*Document excerpt*.
March 22, 2006
Flu fighters: Federal program to boost elderly vaccination could save lives, money, U-M study finds
Using ad tactics similar to pharmaceutical companies, 10-year federal flu vaccination program could save more than 6,500 lives at cost of $37,600 per life-year saved
ANN ARBOR, MI – To increase influenza vaccinations rates among the elderly – those ages 65 and over who are at high risk for influenza-related mortality – the federal government could consider borrowing a page from the pharmaceutical companies’ prescription drug advertising campaigns.
By using direct-to-consumer advertising, an effective tactic used by pharmaceutical companies to encourage consumers to seek information about new treatments, researchers at the University of Michigan Health System say the federal government could promote flu vaccination to the elderly in a cost-effective manner that would ultimately save lives.
Study results show that if the Department of Health and Human Services were to lead a 10-year flu vaccination program aimed at elderly people with the same intensity as pharmaceutical companies’ direct-to-consumer advertising campaigns, it could save more than 6,500 lives at a cost of $37,600 per life-year saved for the duration of the program.
The study, the first to analyze the cost-effectiveness of an intense federal advertising campaign aimed at vaccination, appears in the March 2006 issue of Preventive Medicine.
Annual vaccination is the single greatest defense against the flu, reducing illness, hospitalizations and even death.
Despite being an efficient and cost-effective way to prevent mortality from flu among the elderly, it’s still an underutilized tool – with vaccination rates falling more than 25 percentage points below the national goal of 90 percent, says study author Matthew Davis, M.D., M.A.P.P, an assistant professor of pediatrics and internal medicine in the division of General Pediatrics and General Internal Medicine at the U-M Health System, and of public policy at U-M’s Gerald R. Ford School of Public Policy.
“Direct-to-consumer advertising for flu vaccine may be an effective method to inform elderly persons unaware or perhaps not yet convinced of potential immunization benefits and motivate them to seek vaccination,” says Davis.
“Flu vaccination itself for elderly people is cost-saving to the health care system. By increasing demand through a promotional campaign, we could increase vaccination rates and still have a cost-effective program. Our analysis indicates that is true even if the flu varies in intensity and the vaccine varies in effectiveness from year to year.”
While many medical experts are leery of pharmaceutical companies’ approach to consumer advertising, few have considered its potential impact for increasing vaccination rates among a targeted group through a program led by the federal government.

*Entries shown*.
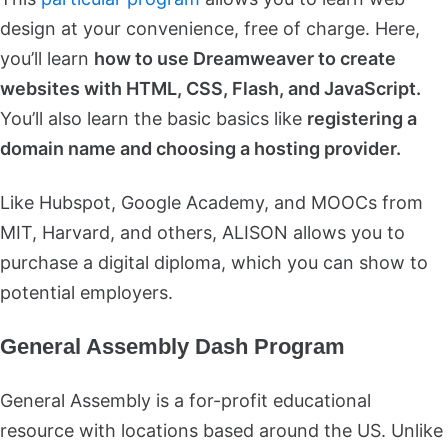
design at your convenience, free of charge. Here,
you’ll learn
how to use Dreamweaver to create
websites with HTML, CSS, Flash, and JavaScript.
You’ll also learn the basic basics like
registering a
domain name and choosing a hosting provider.
Like Hubspot, Google Academy, and MOOCs from
MIT, Harvard, and others, ALISON allows you to
purchase a digital diploma, which you can show to
potential employers.
General Assembly Dash Program
General Assembly is a for-profit educational
resource with locations based around the US. Unlike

*Activity 1*. From the news release on elderly flu vaccination, extract the passage between "Despite being an" and "of Public Policy.", inclusive.
*Activity 2*. In the news release on elderly flu vaccination, in which journal and issue does the study appear?
*Activity 3*. According to the news release on elderly flu vaccination, why could a federal promotional campaign raise vaccination rates and still be cost-effective? Answer in one to three sentences.

*Exercise result 1*.
Despite being an efficient and cost-effective way to prevent mortality from flu among the elderly, it’s still an underutilized tool – with vaccination rates falling more than 25 percentage points below the national goal of 90 percent, says study author Matthew Davis, M.D., M.A.P.P, an assistant professor of pediatrics and internal medicine in the division of General Pediatrics and General Internal Medicine at the U-M Health System, and of public policy at U-M’s Gerald R. Ford School of Public Policy.

*Exercise result 2*. The March 2006 issue of Preventive Medicine.

*Exercise result 3*. Flu vaccination for elderly people is itself cost-saving to the health care system. A campaign that increases demand would therefore raise vaccination rates while remaining cost-effective. The analysis found this holds even when flu intensity and vaccine effectiveness vary from year to year.